Medications That Keep You Drowsy

If your oversleeping started or worsened after beginning a new medication, the drug itself could be the problem. Several common medication categories suppress brain activity in ways that cause persistent drowsiness. Antihistamines (including many over-the-counter allergy and sleep aids), anti-anxiety medications like benzodiazepines, certain anti-seizure drugs, opioid painkillers, and some blood pressure medications that act on the central nervous system can all make you feel like you’re wading through fog. Some antidepressants, particularly older types, have strong sedating effects as well. If you suspect a medication is involved, that conversation with your prescriber is worth having, because switching to an alternative in the same class can sometimes eliminate the drowsiness entirely.

Nutrient Deficiencies You Might Not Suspect

Vitamin B12 deficiency is a rare but striking cause of excessive sleepiness. In one documented case, a patient with severe B12 deficiency (levels below 60 pg/mL, where normal is above 246) experienced significant hypersomnia. After treatment restored their B12 levels, their excessive daytime sleepiness completely resolved, and their sleepiness score dropped from 10 out of 24 to just 4. The underlying cause was pernicious anemia, a condition where the gut can’t absorb B12 properly, which can exist even when standard blood counts look normal.

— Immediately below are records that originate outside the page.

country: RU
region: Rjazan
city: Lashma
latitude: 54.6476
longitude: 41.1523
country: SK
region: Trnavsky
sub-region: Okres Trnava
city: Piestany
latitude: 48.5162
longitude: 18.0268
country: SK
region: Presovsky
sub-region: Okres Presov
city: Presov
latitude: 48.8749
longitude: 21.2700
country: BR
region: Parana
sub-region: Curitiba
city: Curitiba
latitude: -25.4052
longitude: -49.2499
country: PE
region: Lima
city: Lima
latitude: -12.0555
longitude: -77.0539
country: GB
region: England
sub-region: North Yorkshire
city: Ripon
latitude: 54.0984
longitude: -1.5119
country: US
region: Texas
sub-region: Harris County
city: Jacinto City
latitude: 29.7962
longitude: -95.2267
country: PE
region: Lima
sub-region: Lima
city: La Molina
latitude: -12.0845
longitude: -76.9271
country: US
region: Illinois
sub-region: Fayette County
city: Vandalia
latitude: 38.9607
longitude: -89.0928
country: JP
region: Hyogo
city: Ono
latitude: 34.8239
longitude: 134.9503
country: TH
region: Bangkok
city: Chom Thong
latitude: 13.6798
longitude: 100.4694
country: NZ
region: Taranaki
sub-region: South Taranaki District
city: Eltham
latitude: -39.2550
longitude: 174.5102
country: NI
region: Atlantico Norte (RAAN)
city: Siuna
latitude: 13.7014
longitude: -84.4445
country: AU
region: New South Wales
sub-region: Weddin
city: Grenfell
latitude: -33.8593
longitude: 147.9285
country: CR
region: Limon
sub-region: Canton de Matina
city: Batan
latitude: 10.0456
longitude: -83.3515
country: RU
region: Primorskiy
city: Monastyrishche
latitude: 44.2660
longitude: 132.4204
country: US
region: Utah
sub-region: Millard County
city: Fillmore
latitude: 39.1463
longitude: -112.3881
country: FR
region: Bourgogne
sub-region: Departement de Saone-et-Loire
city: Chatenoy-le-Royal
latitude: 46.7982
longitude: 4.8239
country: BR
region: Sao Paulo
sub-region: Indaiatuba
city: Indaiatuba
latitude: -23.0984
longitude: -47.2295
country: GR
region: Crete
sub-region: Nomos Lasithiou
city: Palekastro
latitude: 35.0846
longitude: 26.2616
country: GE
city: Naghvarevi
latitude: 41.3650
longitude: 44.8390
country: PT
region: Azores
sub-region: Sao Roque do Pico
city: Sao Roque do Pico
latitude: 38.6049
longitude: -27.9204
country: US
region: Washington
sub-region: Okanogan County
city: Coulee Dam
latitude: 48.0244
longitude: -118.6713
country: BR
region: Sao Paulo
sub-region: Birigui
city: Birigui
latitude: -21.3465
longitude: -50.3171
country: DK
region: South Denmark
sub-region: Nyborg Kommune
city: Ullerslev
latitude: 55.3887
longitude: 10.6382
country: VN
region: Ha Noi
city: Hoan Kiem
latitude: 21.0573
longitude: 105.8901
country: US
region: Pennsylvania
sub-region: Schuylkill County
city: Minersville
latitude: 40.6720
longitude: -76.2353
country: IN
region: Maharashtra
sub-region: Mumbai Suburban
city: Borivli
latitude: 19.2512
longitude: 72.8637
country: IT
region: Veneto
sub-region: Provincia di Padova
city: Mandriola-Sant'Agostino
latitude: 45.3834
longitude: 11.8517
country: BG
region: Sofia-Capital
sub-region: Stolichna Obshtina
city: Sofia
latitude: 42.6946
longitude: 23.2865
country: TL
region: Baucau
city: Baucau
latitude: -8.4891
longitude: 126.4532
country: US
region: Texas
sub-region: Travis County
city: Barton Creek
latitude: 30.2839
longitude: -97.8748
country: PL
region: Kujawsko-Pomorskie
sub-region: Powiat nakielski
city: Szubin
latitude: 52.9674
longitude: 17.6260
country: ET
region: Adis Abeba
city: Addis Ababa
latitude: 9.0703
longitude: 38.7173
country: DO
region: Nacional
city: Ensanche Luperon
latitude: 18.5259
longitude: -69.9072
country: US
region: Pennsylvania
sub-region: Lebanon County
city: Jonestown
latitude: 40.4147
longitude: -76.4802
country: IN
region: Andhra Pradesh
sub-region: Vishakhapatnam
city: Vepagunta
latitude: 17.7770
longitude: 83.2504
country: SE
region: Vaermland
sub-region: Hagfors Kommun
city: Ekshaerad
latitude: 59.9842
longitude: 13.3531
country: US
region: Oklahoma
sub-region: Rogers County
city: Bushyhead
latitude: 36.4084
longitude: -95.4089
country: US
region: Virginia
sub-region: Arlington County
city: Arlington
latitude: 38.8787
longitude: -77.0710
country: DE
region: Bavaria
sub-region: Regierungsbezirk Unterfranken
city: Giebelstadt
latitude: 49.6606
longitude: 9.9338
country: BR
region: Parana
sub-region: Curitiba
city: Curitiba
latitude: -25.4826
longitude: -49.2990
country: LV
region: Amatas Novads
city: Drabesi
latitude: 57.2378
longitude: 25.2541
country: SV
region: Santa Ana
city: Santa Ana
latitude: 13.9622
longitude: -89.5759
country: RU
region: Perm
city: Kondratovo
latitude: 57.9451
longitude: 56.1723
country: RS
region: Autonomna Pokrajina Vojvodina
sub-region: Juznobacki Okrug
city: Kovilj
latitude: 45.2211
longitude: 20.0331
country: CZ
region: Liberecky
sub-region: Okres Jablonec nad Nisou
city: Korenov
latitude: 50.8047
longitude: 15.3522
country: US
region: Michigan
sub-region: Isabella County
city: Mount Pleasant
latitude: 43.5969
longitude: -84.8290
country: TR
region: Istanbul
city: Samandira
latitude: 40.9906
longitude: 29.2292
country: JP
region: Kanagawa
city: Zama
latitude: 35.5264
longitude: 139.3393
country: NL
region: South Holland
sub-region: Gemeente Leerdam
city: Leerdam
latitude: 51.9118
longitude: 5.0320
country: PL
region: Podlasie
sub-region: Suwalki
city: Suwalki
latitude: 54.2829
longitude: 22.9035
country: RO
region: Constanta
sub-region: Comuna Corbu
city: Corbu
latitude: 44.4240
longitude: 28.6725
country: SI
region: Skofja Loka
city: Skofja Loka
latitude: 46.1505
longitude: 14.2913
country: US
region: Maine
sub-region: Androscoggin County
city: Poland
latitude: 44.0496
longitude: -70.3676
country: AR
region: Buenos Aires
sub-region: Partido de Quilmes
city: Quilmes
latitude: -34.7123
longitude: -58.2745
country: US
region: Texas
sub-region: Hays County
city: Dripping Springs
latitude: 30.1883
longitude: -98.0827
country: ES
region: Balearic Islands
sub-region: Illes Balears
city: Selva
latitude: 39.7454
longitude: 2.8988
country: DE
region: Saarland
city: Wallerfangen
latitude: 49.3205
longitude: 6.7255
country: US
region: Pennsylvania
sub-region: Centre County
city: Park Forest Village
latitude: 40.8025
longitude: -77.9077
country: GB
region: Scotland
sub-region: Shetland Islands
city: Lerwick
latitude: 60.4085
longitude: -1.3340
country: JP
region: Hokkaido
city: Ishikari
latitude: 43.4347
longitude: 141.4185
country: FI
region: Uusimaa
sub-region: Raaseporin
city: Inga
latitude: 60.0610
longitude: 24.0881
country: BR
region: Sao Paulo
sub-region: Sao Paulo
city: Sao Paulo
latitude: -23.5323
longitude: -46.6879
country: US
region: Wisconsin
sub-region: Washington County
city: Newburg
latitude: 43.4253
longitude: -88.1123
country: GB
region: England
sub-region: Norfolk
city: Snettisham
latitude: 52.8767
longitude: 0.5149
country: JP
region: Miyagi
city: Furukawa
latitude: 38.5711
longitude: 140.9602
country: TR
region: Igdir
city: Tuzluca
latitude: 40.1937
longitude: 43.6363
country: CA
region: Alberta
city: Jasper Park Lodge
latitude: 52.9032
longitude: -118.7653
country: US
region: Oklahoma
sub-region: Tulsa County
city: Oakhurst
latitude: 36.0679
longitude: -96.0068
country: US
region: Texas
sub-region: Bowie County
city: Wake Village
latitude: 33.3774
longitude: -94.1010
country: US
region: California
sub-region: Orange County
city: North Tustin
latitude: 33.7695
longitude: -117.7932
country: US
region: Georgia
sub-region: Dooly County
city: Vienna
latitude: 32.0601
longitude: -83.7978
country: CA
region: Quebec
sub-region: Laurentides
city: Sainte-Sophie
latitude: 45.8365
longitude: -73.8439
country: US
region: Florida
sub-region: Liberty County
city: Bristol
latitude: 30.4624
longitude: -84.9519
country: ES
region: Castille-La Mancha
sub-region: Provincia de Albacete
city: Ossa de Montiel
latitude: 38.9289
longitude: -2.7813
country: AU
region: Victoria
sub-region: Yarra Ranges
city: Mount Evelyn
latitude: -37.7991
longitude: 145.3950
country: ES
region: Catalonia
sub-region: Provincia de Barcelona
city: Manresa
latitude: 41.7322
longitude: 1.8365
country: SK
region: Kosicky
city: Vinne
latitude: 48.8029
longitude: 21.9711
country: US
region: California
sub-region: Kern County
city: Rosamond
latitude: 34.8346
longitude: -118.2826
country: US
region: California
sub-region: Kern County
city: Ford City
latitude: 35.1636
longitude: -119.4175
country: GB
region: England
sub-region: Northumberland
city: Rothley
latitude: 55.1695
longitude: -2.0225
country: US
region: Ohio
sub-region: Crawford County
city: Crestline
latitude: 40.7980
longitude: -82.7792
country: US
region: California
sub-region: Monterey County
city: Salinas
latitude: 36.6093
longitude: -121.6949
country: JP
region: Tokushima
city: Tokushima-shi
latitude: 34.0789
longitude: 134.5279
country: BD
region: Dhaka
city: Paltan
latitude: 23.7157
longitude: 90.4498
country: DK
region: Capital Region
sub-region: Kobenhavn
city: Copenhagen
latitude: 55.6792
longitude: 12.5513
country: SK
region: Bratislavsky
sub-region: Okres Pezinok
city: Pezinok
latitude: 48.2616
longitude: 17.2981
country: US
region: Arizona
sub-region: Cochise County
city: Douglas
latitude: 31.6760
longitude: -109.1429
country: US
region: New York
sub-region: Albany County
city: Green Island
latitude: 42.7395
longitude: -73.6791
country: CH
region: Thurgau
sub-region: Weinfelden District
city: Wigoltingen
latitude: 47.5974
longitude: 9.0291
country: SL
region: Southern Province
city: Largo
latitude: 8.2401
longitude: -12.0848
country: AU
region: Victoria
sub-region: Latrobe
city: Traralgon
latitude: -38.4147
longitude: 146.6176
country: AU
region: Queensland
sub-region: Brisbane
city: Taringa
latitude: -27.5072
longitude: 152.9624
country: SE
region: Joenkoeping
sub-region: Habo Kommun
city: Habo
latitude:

Iron deficiency and vitamin D deficiency are also commonly linked to fatigue, though their connection to true hypersomnia (sleeping far more than normal) is less direct. Low iron reduces oxygen delivery to tissues. Low vitamin D is associated with muscle fatigue and low energy. Both are detectable through routine blood work.

How to Tell If Your Sleepiness Is Abnormal

The Epworth Sleepiness Scale is a quick self-assessment used by sleep specialists. You rate your likelihood of dozing off in eight everyday situations (watching TV, sitting in traffic, reading) on a scale from 0 to 3. Scores from 0 to 10 fall in the normal range. A score from 11 to 24 indicates abnormal daytime sleepiness that warrants medical evaluation.

Beyond that screening tool, there are a few patterns worth paying attention to. If you regularly sleep more than nine hours and still feel unrefreshed, if naps don’t help, if you experience prolonged grogginess after waking that lasts 30 minutes or more, or if your sleepiness has persisted for at least three months, these are the markers that distinguish a medical problem from simply being tired. Sleep specialists use overnight sleep studies and daytime nap tests to measure how quickly you fall asleep and how much total sleep your body demands in a 24-hour period. A total sleep time of 11 hours or more on a monitored test is one of the diagnostic thresholds for idiopathic hypersomnia.

The most important first step is ruling out the common, treatable causes: disrupted sleep from apnea or limb movements, thyroid problems, anemia, nutrient deficiencies, medication side effects, and depression. Many people who feel like they “can’t stop sleeping” find that one of these reversible factors is driving the problem.